Louis Malle inventó la narración del ciclismo. Esta una gesta para ser contada no sólo con palabras, también con imágenes vertiginosas que superaran el relato monótono de minutos y segundos perdidos o ganados, ese conteo inútil de primeros y segundos y terceros y últimos lugares en la meta, un relato que por décadas llenó las páginas deportivas de los periódicos, con tablas de clasificación iguales a estadísticas inútiles que nada dicen más allá del registro aburrido y notarial. Renunciando a ello, su mirada se fija en los dramas humanos de la competencia. Sigue la caravana obsesionado con el desfallecimiento del corredor que se ha quedado vacío, sin un gramo de fuerzas. Su cámara luego se complace en el alboroto de las monjas y los niños y los ancianos que esperan formando la algarabía de las cunetas. Más tarde logra filmar, como si se tratara de un prodigio inesperado, al tumulto de corredores junto a una fuente que arrojan a un lado las bicicletas para tomar agua, iguales a pájaros exhaustos.
No hay hilo conductor. No hay orden lógico. Todo va impregnado por el caos veloz, tan colorido como espectacular, tan alegre y a la vez tan dramático, pero acaso ¿no es eso una carrera ciclista? Algo así como el reencauche del circo romano y de la guillotina de los jacobinos y del verdugo con su hacha implacable: un espectáculo dónde el pueblo celebra la tortura.
Hay cierta toma en la que un corredor se desploma pedaleando y cae derrumbado, inerte al borde de la carretera (un corredor al que Malle ha seguido con paciencia intuyendo lo que iba a ocurrirle), esa imagen marca el cambio drástico de la competencia, que ya no es carnaval festivo sino infierno para todos.

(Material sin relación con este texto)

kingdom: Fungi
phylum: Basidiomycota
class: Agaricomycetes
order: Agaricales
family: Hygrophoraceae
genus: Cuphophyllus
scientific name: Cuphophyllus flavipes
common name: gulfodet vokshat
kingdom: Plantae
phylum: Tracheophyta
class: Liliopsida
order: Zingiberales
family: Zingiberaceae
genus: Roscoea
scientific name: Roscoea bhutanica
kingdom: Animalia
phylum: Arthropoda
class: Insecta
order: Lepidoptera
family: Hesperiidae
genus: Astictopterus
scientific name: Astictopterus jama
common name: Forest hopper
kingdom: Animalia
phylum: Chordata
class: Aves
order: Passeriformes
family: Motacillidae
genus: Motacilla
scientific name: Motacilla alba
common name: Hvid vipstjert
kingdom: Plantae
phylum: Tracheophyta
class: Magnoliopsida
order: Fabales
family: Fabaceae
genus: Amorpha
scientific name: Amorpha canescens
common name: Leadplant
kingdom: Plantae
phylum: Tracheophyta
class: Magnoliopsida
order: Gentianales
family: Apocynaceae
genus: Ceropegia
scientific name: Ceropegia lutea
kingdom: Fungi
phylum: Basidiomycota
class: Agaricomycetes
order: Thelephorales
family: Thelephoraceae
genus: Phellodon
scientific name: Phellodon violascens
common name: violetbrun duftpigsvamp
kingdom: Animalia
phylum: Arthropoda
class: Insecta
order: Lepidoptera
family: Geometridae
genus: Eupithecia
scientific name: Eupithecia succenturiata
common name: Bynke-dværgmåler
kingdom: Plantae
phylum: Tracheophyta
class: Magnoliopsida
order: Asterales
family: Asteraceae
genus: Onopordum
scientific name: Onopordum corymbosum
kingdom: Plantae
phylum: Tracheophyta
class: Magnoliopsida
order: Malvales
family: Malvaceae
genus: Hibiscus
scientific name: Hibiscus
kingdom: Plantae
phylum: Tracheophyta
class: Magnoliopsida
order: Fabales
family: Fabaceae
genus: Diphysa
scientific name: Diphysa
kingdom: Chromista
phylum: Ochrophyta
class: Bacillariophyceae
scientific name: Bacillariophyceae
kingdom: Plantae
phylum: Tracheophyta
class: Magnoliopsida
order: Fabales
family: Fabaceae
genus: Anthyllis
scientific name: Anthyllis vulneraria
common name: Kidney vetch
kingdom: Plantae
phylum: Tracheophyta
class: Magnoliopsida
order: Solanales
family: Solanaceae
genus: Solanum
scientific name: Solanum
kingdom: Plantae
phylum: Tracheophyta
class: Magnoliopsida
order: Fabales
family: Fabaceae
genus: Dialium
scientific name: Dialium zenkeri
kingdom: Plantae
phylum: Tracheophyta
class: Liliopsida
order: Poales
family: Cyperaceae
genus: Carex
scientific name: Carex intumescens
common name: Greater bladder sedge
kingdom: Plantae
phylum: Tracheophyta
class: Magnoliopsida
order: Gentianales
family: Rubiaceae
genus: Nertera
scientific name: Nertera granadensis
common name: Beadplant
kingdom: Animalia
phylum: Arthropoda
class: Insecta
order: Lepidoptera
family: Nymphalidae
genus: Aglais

El epílogo, y acá Louis Malle captó este deporte en toda su dimensión, no puede ser sino una exaltación del dolor absoluto. Jaques Anquetil, Jef Plankaert y Raymond Poulidor son filmados escalando en solitario una cuesta horrorosa que les obliga a retorcerse entre gestos de contorsión y agonía. Es una batalla de tres, pero también es una lucha de cada uno contra sí mismo. El ciclismo, creo que lo he dicho antes, se resume en la batalla a muerte de unos rivales que se destrozan entre sí sin necesidad de tocarse.
Me parece que Louis Malle lo entendió todo. Su cámara enfoca uno por uno los rostros en primerísimos planos muy breves que se alternan con la vista panorámica de la premiación final en París, aún más breve: igual a un relámpago. Ese momento de gloria quedará para los libros, pero es apenas un segundo, un destello fugaz, pues la victoria parece una simple excepción, aquel instante efímero casi sin importancia, mientras lo real y lo auténtico ha sido lo otro, eso que hubo antes y eso que habrá después: el dolor sin límites.